Tarefa 1: Traduza para o inglês a frase "Aristóteles considera o ser como um predicado.", tirada do texto sobre o ser como matéria.

Texto do documento:
---+---

Desenvolvo aqui uma ideia que me ocorreu há meses e me parece algo inovadora na história da filosofia (será?): o ser é matéria, se por matéria se entende o conteúdo indeterminado de algo. Como os dois princípios fundamentais de todos os entes são forma e matéria, isto é, essência/determinação e ser/indeterminação até o próprio Deus tem uma forma e uma matéria: a matéria será o pensamento-sentimento e a forma o sistema de arquétipos e raciocínios que constituem o próprio ente divino.
Aristóteles considera o ser como um predicado. Mas uma matéria não é um predicado: é um substante universal (note-se que o substante universal é a argamassa da qual se formam as substâncias, ousíai, isto é as essências individuadas).
Nesta perspectiva, a hylé ou matéria-prima universal indeterminada que dá origem ao fogo, água, terra, ar, - hylé que para Aristóteles é não-ser , em sentido relativo, - é ser, substrato de tudo, sujeito. Mas o ser que Aristóteles coloca como predicado é substante "por cima" isto é, superestrato ou no meio, mesoestrato. Todas as coisas são, isto é existem. Existir é uma matéria subtil - que pode ser espírito, vida, luz, electromagnetismo, energia - ou uma matéria visível, densa e palpável, como a matéria física. O existir não é, portanto, algo separado da matéria física ou da forma. Até os erros existem no mundo da imaginação, esse oceano de plasticidade que ora comunica com o mundo real ora com os mundos irreais e absurdos que são os mundos da matéria inteligível no caos.
Aristóteles usou magnificamente os termos matéria inteligível e matéria sensível. Em vez de matéria inteligível poderia escrever ser inteligível. Ser é matéria, isto é, a textura indeterminada de qualquer coisa espiritual, vital, energética, física.

---+---

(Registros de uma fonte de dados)

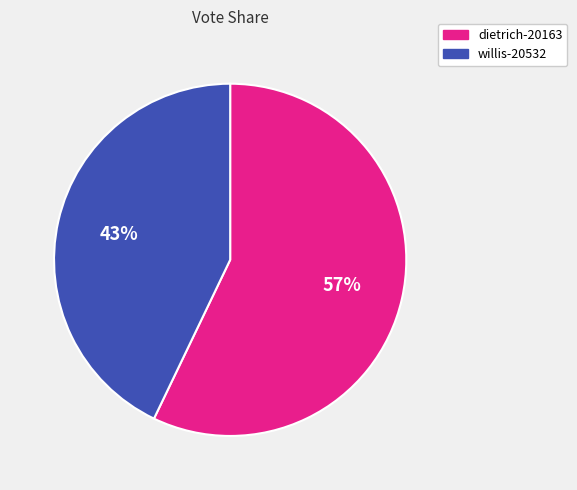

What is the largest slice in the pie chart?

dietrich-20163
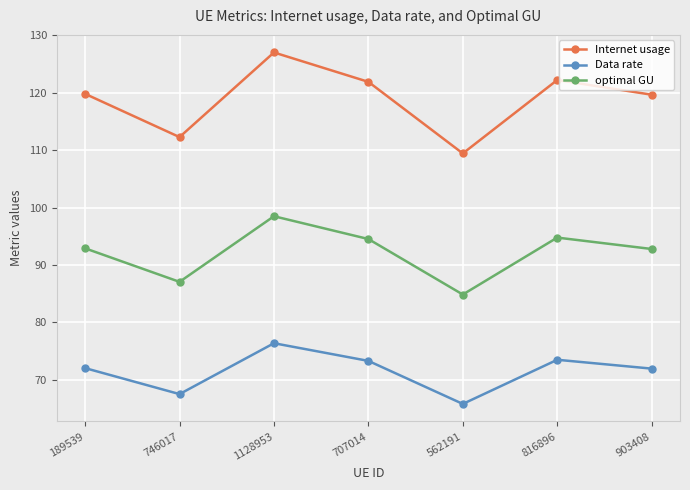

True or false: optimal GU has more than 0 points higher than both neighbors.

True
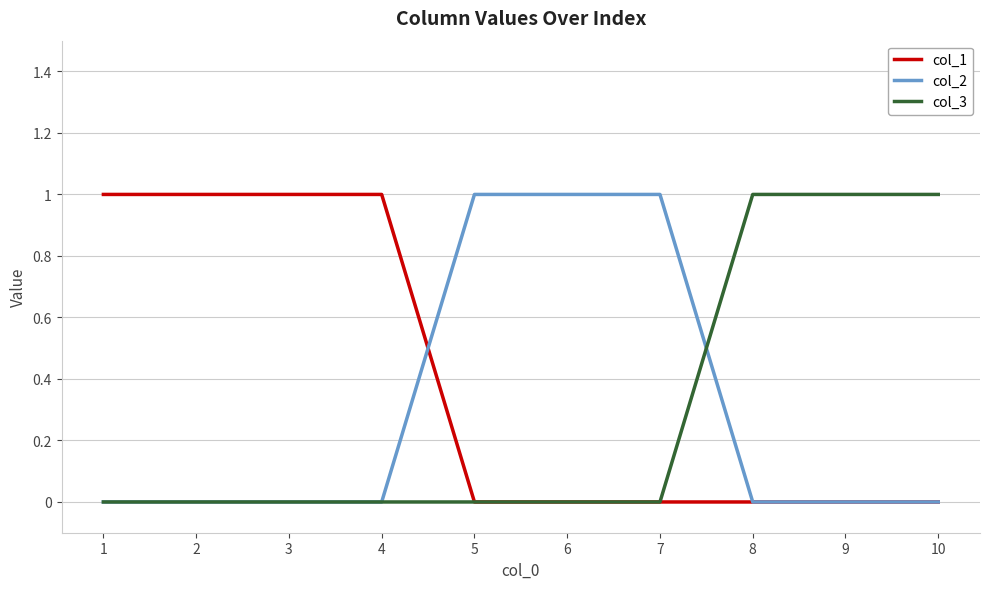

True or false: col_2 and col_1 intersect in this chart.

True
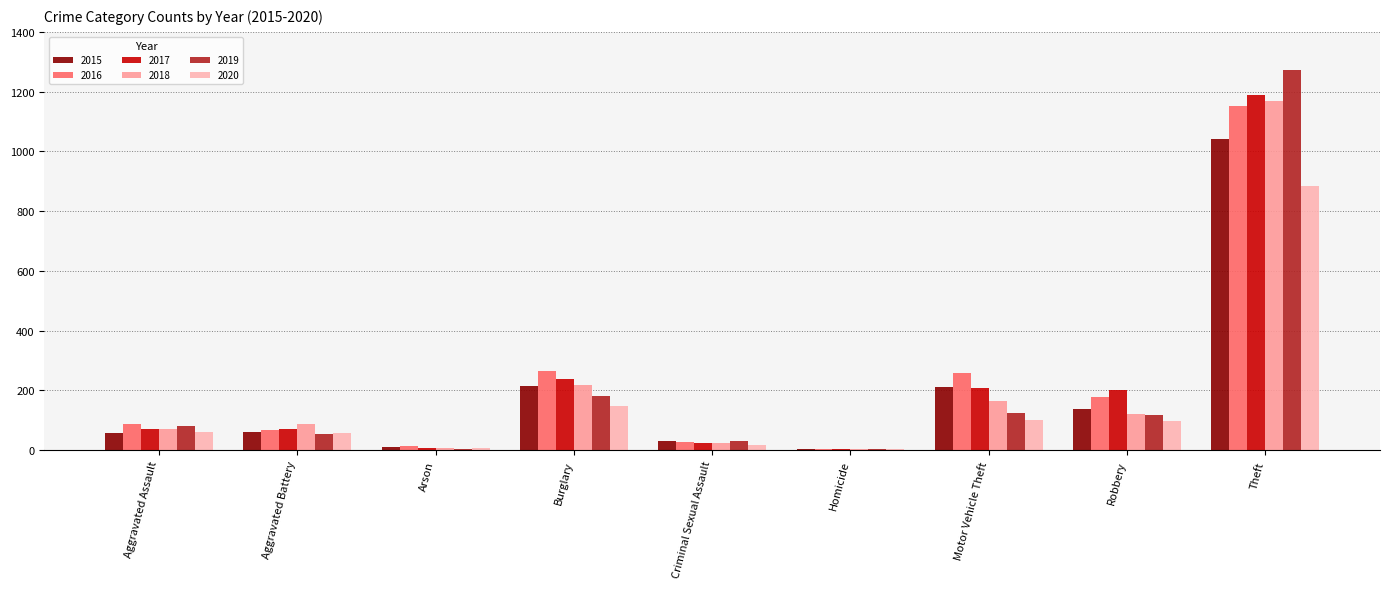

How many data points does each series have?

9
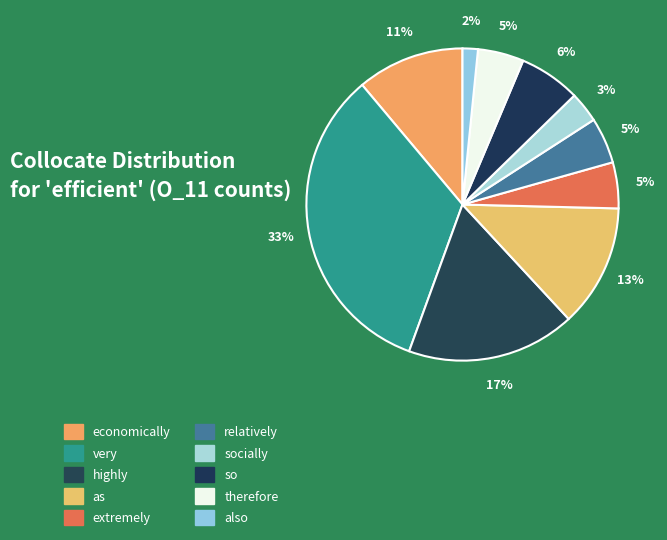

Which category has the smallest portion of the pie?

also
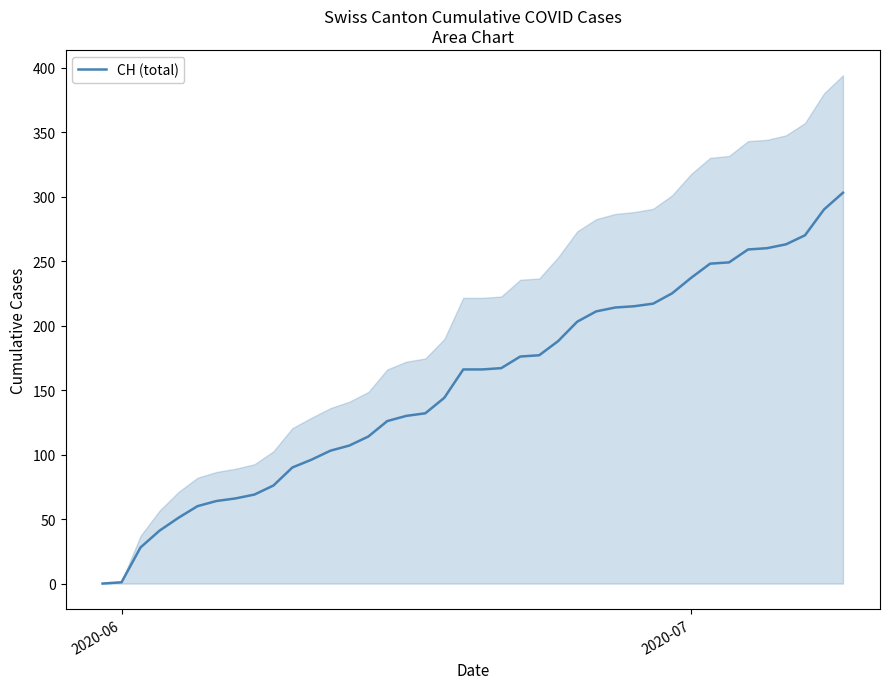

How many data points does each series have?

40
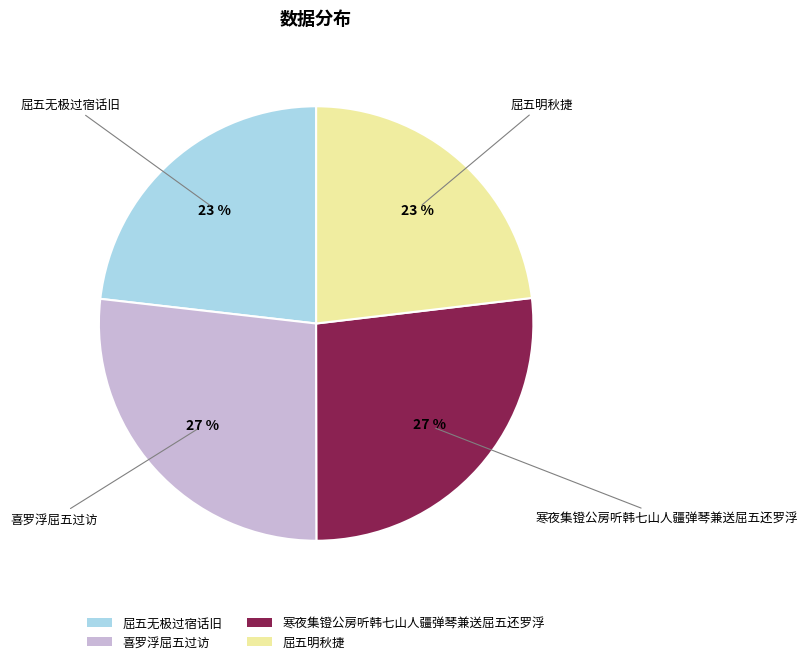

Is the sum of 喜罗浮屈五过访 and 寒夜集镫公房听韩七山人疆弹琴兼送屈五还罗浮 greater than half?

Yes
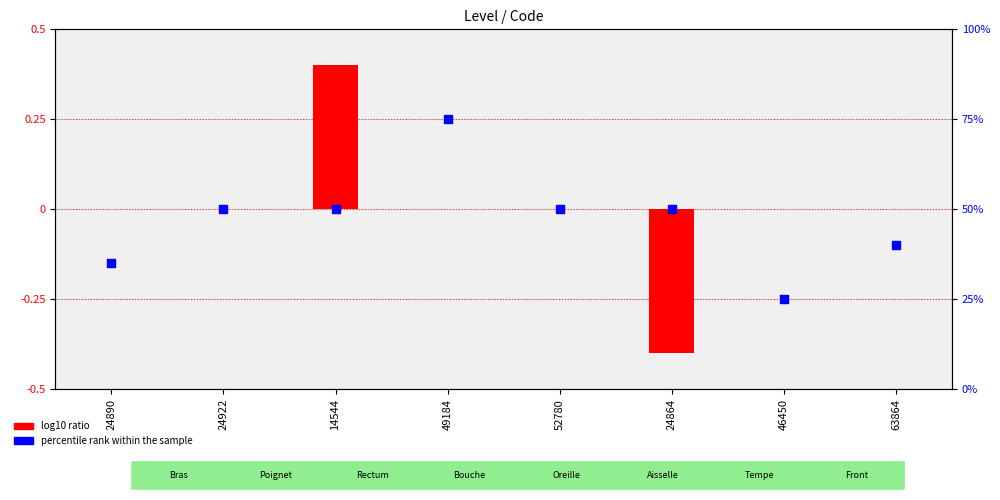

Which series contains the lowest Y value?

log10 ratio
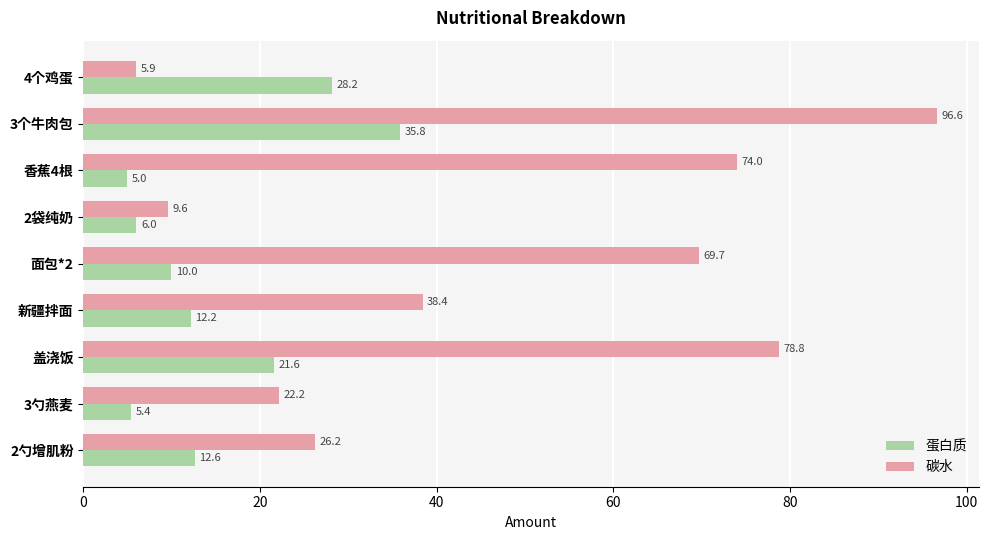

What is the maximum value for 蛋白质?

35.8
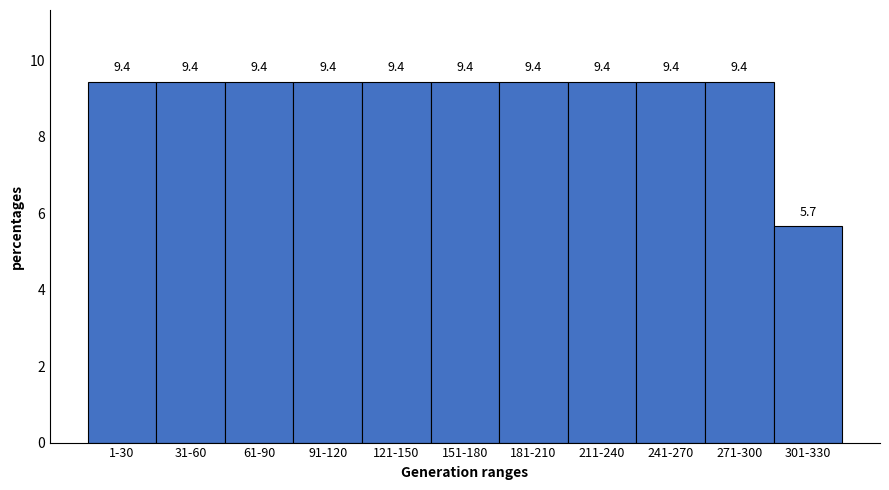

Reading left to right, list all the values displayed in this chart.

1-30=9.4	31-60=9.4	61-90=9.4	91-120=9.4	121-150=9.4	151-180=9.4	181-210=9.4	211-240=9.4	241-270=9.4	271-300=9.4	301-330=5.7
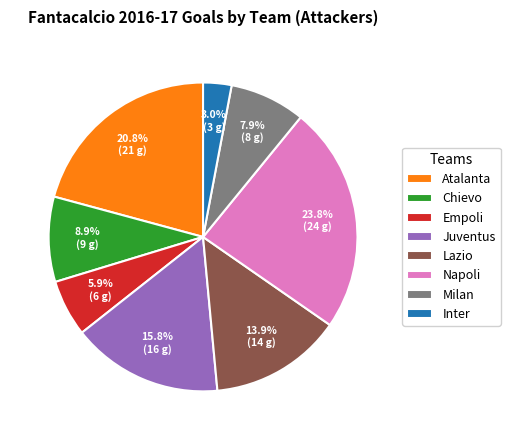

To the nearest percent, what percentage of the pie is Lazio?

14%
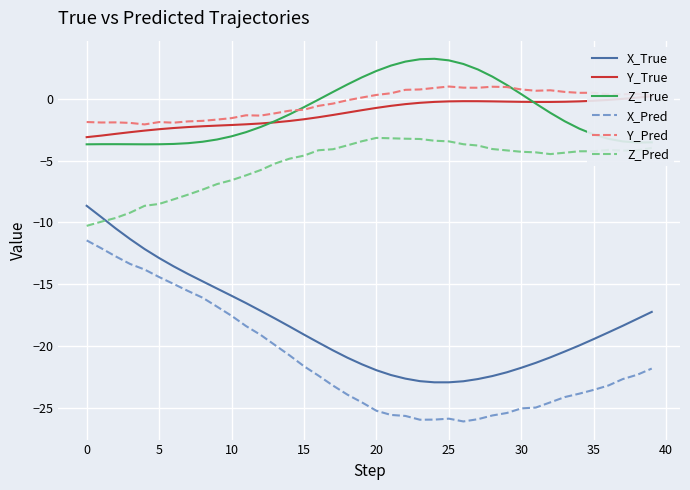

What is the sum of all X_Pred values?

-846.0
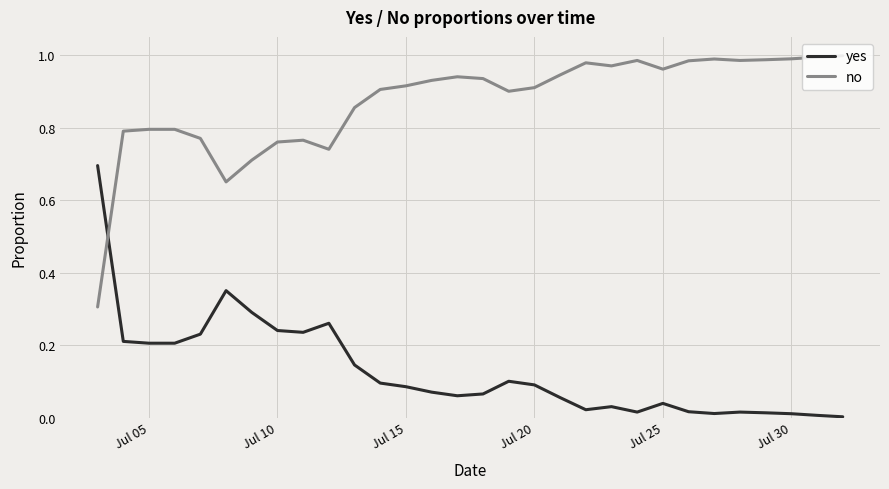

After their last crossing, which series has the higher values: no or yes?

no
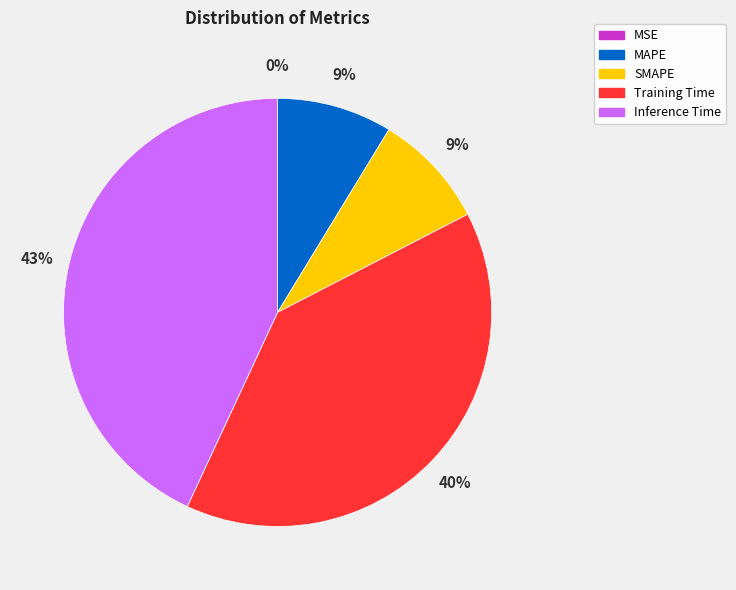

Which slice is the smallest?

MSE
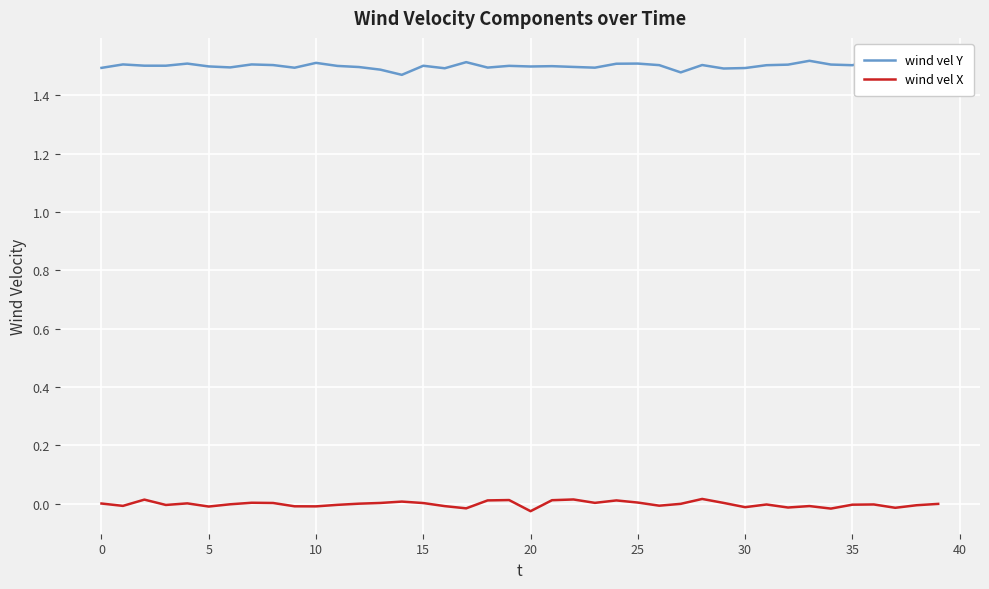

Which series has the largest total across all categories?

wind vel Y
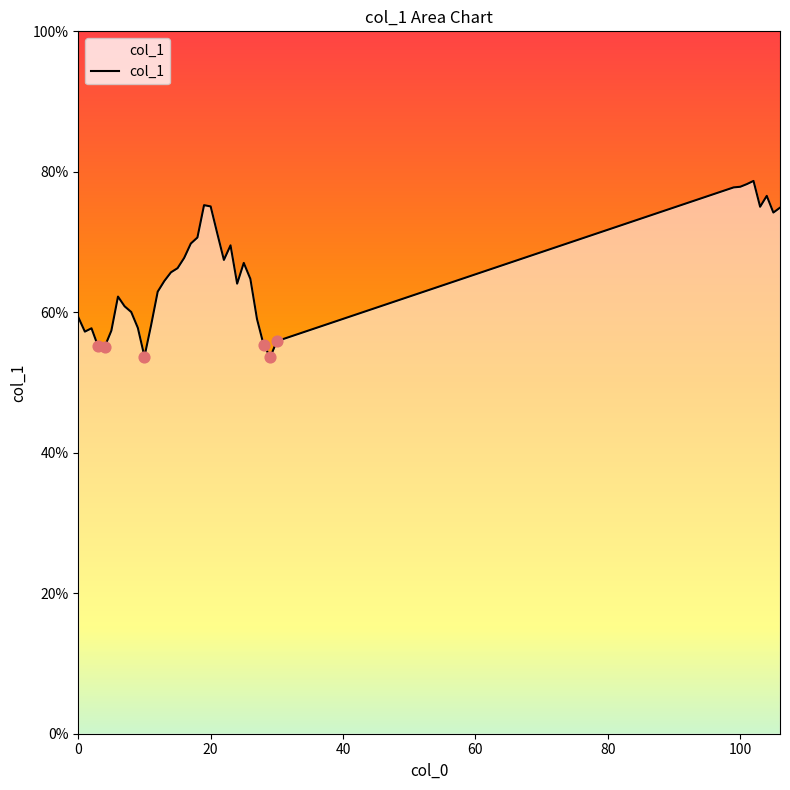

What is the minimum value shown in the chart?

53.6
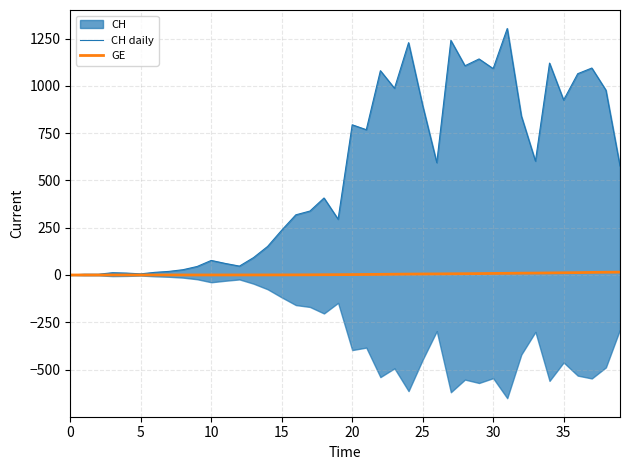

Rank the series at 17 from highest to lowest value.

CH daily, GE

---+---

Tarefa 2: Informe todas as linhas dos registros em que aparece a palavra "false".

Sua resposta 1: Aristotle regards being as a predicate.

Sua resposta 2:
True or false: optimal GU has more than 0 points higher than both neighbors.
True or false: col_2 and col_1 intersect in this chart.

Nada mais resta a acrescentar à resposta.